Грязнов пробежал глазами листки бумаги.

–        Ха! Не слабо! Какие боевые старушки у нас водятся! Внуков стрелять учат... Оно, конечно, правильно: ученье – свет.

–        Вот и будет внучеку белый свет в копеечку, – неожиданно для себя выдал двустишие Турецкий.

–        Браво, – оценил Грязнов. – А это что?

–        Что?

–        Что за грязные намеки в сторону депутата? – он ткнул в листок. – Про «голубизну»?

–        А-а-а, – отмахнулся Турецкий. – Это он в камере глупостей всяких наслушался. Какая «голубизна»? Тот женат, воспитывал сына.

–        Сын не от него, – тут же вставил Грязнов.

–        Ну и что? И потом, помнишь, женский волос в квартире? Черный. Женщина там была! Жена-блондинка в отпуске, а дома – любовница-брюнетка. Какая «голубизна»?

–        Это ты, Санечка, по себе судишь? – съехидничал Грязнов.

–        Не могу понять, кто этого типа грохнул?! Ну не мальчишка же... – не среагировал Турецкий.

–        А я так понимаю, что ты именно его и подозреваешь?

–        Колобов сообщил? Да это я... от безрыбья. Костя дергает. Его самого тоже дергают: мол, отпустите мальчика под подписку. Я думал, Мостовой хоть что-нибудь дельное вспомнит, а, кроме запаха духов – ничего.

–        Может, его любовница грохнула? На почве ревности?

–        Кстати, как там вдова? Под наблюдением?

–        Да, и не напрасным! У нашей вдовицы есть, оказывается, сердечный друг. Он разведенный. Род занятий – писака-графоман. Пишет все подряд, как чукча. Тексты для календарей, рассказики про жизнь в дамский журнал, еще чего-то. Не богат, помоложе ее и довольно красив. Вдовица наша бывает у него вечерами. Часа по три-четыре. Но ночует всегда дома.

–        На Таврической?

–        Нет, они с сыном живут сейчас у ее родителей. Квартира на Таврической выставлена на продажу. Кроме того, «наружка» показывает, что вдова водит сына в некий центр психологической помощи подросткам.

–        Что, так переживает смерть отчима?

–        Да он ему не отчим, а отец. Новгородский же усыновил мальчика.

–        Ну, помню, помню. И что, так переживает?

–        Не знаю. Врачебная тайна. Дохтур ничего не говорит.

–        «Дохтур, я умру?» – «А как же!» – невесело пошутил Саша.

–        А что там революционная бабуля под дверью подслушала? Какие-такие ужасные угрозы расточал убитый?

–        Кого-то хотел ликвидировать. Все – пустые разговоры, ничего не доказать.

–        Ладно, что-то ты совсем загрустил?

–        Короче, нужно просто все начать сначала. Еще раз допросить консьержку. Если в квартире Новгородского была женщина, не в окно же она залетела.

–        Она могла залететь в любой день отсутствия жены.

–        Тем не менее, Слава, тем не менее. Повторение – мать учения.
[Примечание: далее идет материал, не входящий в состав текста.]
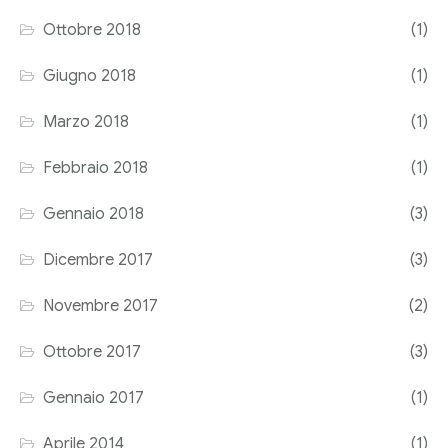
Ottobre 2018
(1)
Giugno 2018
(1)
Marzo 2018
(1)
Febbraio 2018
(1)
Gennaio 2018
(3)
Dicembre 2017
(3)
Novembre 2017
(2)
Ottobre 2017
(3)
Gennaio 2017
(1)
Aprile 2014
(1)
Вон, Мостового сразу не допросили – сколько времени потеряли?

–        Конечно, Санечка, можно еще раз допросить.

–        Все же копать нужно личную жизнь покойничка.

–        Будем копать! – с готовностью откликнулся Грязнов.

–        А посему вызову-ка я на допрос вдову. Я ведь еще и не знаком с этой дамочкой.

–        Вызови, Сашенька. Дамочка вполне... Фигуристая, блондинистая... И все такое.

–        Плевать мне на ее фигуристость. Хочется развязаться побыстрее..

–        А вообще, знаешь что? Давай-ка отделять службу от жизни.

–        Это как?

–        Пойдем-ка в ресторан? Давно мы в «Узбекистане» не были.

–        Ага. И будем там опять того же Новгородского мусолить? Впрочем, ты прав, нужно сделать капитальную паузу. Поэтому предлагаю переместиться ко мне! У нас ты тоже сто лет не был. Ирина нам о работе говорить не даст. Она по тебе соскучилась.

–        Да? – заблестел очами Грязнов. – Откуда ты знаешь?

–        Сама призналась. Что-то, говорит, давно к нам Слава не захаживал. Давно у нас на кухне дым коромыслом не стоял.

–        Так и отлично! И пойдем, устроим маленький раскардаш! А что у вас нынче на обед?

–        Что-нибудь вкусное. У Ирки невкусно не бывает.